— START Selected excerpt —

Junaid Effendi | Sharing knowledge for Engineers

Junaid Effendi | Sharing knowledge for Engineers

Home
🧑‍💻 Become a DE
🔍 Deep Dive
⭐ Tech Stack
🚀 Growth
🗃️ Archive
❓ About

Share this post

Data Engineering Central
Data Engineering Central
Deploying Spark Streaming with Delta on Kubernetes using Terraform

Deploying Spark Streaming with Delta on Kubernetes using Terraform

Spark. Kubernetes. Terraform.

Junaid Effendi's avatar
Junaid Effendi
Aug 01, 2024
20

Share this post

Data Engineering Central
Data Engineering Central
Deploying Spark Streaming with Delta on Kubernetes using Terraform
2
Share
Cross-post from Data Engineering Central
Checkout my guest post at data Engineering Central. - Junaid Effendi -
Junaid Effendi

This is a guest post by Junaid Effendi. You can read and check out his Substack here.

Looking to deploy a Spark Streaming App on Kubernetes? then this article is perfect for you. The article will focus on deploying the components using Terraform, with scripts provided. I will provide a very easy-to-use template, if you have the right foundation then it would be a copy-paste approach, just update the required fields and you should be able to see your app running instantly.

Deploying Spark Streaming with Delta on Kubernetes using Terraform
Deploying Spark Streaming with Delta on Kubernetes using Terraform

Spark Structured Streaming is a unified engine, meaning you can use the exact same code for batch and stream jobs, just need to update the reader and writer functionality which I will share later.

Pre Requisite:

  • You have a Kubernetes Cluster up and running with all the required setup and have the basic knowledge of K8.

  • You have a Spark application (even batch) and working knowledge of Spark.

Architecture

Spark Streaming Architecture on K8
Spark Streaming Architecture on K8

Kubernetes Infra

Namespace

A dedicated namespace would help in separation and ownership becomes easier:

resource "kubernetes_namespace" "<my_namespace>" {
  metadata {
    name = <my_namespace>
  }
}

Service Account

Service account is attached to the IAM role to handle all permissions, e.g. writing to the Delta Lake (Object Store), reading from source Apache Kafka in our case.

— END Selected excerpt —
— START Data for this task —

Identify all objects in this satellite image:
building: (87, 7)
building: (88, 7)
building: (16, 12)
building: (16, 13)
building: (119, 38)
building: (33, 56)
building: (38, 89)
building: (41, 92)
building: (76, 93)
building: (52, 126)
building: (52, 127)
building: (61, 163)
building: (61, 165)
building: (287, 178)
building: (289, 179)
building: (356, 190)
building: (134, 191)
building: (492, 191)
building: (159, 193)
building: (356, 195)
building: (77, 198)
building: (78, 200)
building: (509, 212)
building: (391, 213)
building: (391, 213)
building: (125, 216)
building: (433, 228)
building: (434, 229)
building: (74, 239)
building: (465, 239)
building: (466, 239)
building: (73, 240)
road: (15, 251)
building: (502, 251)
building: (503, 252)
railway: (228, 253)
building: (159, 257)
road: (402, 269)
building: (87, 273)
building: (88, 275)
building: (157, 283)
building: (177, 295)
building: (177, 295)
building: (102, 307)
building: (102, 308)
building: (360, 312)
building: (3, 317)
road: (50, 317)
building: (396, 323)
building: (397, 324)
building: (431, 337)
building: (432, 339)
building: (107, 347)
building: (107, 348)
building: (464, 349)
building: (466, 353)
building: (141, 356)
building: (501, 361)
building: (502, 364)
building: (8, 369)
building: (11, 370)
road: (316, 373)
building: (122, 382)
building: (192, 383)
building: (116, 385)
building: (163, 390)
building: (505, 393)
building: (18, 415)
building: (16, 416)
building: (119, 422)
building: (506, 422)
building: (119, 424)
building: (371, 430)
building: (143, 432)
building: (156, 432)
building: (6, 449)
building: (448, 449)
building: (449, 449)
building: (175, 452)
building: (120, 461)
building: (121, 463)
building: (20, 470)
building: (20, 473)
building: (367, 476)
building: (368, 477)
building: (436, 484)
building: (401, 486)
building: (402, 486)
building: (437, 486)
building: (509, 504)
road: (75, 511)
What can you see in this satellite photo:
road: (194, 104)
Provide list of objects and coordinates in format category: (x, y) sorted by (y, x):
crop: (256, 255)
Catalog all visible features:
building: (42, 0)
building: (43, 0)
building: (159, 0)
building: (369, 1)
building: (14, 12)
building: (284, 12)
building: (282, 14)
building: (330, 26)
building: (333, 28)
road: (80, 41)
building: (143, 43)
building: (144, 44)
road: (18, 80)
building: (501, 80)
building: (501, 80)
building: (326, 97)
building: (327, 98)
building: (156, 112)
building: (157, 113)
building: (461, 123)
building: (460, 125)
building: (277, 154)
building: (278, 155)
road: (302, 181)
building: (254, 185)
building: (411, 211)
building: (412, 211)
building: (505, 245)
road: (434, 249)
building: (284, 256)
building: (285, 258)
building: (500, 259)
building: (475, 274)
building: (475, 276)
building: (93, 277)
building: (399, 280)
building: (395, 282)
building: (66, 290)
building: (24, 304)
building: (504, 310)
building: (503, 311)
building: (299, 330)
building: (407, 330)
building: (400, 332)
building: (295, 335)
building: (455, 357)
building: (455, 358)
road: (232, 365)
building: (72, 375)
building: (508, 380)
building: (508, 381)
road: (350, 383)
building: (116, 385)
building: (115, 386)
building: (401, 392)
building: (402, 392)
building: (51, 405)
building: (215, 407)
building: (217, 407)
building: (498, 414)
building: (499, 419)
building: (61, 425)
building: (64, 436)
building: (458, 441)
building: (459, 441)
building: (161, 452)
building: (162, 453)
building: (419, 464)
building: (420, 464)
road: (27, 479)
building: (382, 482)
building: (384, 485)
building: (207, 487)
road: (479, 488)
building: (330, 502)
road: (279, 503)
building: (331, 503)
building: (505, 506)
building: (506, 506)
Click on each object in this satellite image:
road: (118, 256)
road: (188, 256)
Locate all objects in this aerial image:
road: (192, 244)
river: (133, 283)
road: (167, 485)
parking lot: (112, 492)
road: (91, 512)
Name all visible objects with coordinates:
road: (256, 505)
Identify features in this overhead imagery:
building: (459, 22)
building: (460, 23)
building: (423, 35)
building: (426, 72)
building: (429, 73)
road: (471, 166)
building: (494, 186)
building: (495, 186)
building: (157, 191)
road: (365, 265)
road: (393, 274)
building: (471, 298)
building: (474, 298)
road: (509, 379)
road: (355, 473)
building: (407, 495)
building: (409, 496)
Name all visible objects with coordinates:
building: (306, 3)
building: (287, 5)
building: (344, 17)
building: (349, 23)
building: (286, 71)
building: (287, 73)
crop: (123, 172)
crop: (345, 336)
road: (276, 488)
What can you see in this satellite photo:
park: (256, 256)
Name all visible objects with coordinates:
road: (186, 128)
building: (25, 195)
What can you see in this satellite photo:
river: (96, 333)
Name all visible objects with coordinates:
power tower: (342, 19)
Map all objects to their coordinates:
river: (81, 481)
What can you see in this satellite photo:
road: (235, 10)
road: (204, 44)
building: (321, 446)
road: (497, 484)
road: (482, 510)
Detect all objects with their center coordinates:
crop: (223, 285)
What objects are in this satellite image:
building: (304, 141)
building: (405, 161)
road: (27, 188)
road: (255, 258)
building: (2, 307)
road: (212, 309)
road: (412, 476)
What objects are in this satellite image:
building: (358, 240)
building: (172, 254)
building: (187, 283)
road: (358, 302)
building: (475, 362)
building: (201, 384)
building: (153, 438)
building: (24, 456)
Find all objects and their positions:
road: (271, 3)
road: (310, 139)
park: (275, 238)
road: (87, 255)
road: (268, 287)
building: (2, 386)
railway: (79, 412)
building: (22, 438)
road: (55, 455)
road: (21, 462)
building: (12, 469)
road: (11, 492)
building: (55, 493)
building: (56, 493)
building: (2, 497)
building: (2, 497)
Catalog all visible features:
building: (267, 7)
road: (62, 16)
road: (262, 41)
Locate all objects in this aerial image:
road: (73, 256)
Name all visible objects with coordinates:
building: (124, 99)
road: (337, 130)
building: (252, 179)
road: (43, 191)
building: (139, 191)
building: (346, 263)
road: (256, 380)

— END Data for this task —

● Exercise instructions:
[A] Rewrite the part of the post on deploying Spark Streaming that opens with the words containing "A dedicated namespace" and closes with "in our case.", changing "Apache Kafka" to "Amazon Kinesis".
[B] How many lines in the entries contain the string "their", with case counting? Tally them and reply with the number only.

● Response list:
[A]
A dedicated namespace would help in separation and ownership becomes easier:

resource "kubernetes_namespace" "<my_namespace>" {
  metadata {
    name = <my_namespace>
  }
}

Service Account

Service account is attached to the IAM role to handle all permissions, e.g. writing to the Delta Lake (Object Store), reading from source Amazon Kinesis in our case.

[B] 3